Keeping it light, keeping it fun—no more getting tied up in anything too complicated. Men were too unpredictable—especially in New York.

I’d had enough of the drama.

Less chance of getting arrested, more chance of keeping my sanity intact.

What I hadn’t known back then was that a few weeks later, I’d get that promotion—but not in the way I had expected. Not by annoying Lazzio until he finally caved, but by stumbling onto one of his dirtiest little secrets.

“You added a butterfly to your necklace?” My mama’s voice was soft, her eyes tracing the new charm.

Instinctively, I reached for it, my fingers gently caressing the two little gold butterflies.

“Yeah… one for Papa, and…” My words faltered.

She smiled with a wistful, sad curve of her lips. “They’re beautiful, Jadie.”
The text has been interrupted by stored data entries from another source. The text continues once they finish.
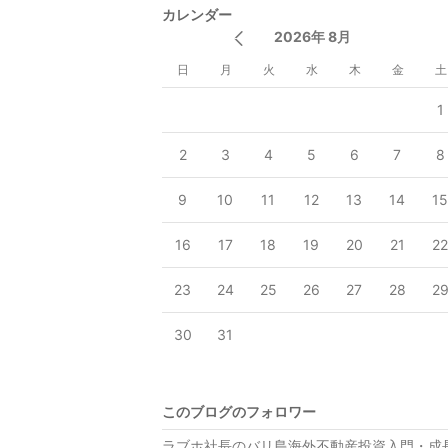
カレンダー
2026年 8月
日
月
火
水
木
金
土
1
2
3
4
5
6
7
8
9
10
11
12
13
14
1
16
17
18
19
20
21
2
23
24
25
26
27
28
2
30
31
このブログのフォロワー
ラブホ社長のバリ島海外不動産投資入門・成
With a sigh, we both finished our brunch and caught a taxi back to my place.

The afternoon was spent in the comforting rhythm of cooking lasagna together, the aroma filling my apartment, and then collapsing on the couch to watch The Notebook .

We tried to carve out some mother-daughter time, pretending for a few hours that everything was right in the world between us. Even though, deep down, I knew things would never quite be the same again.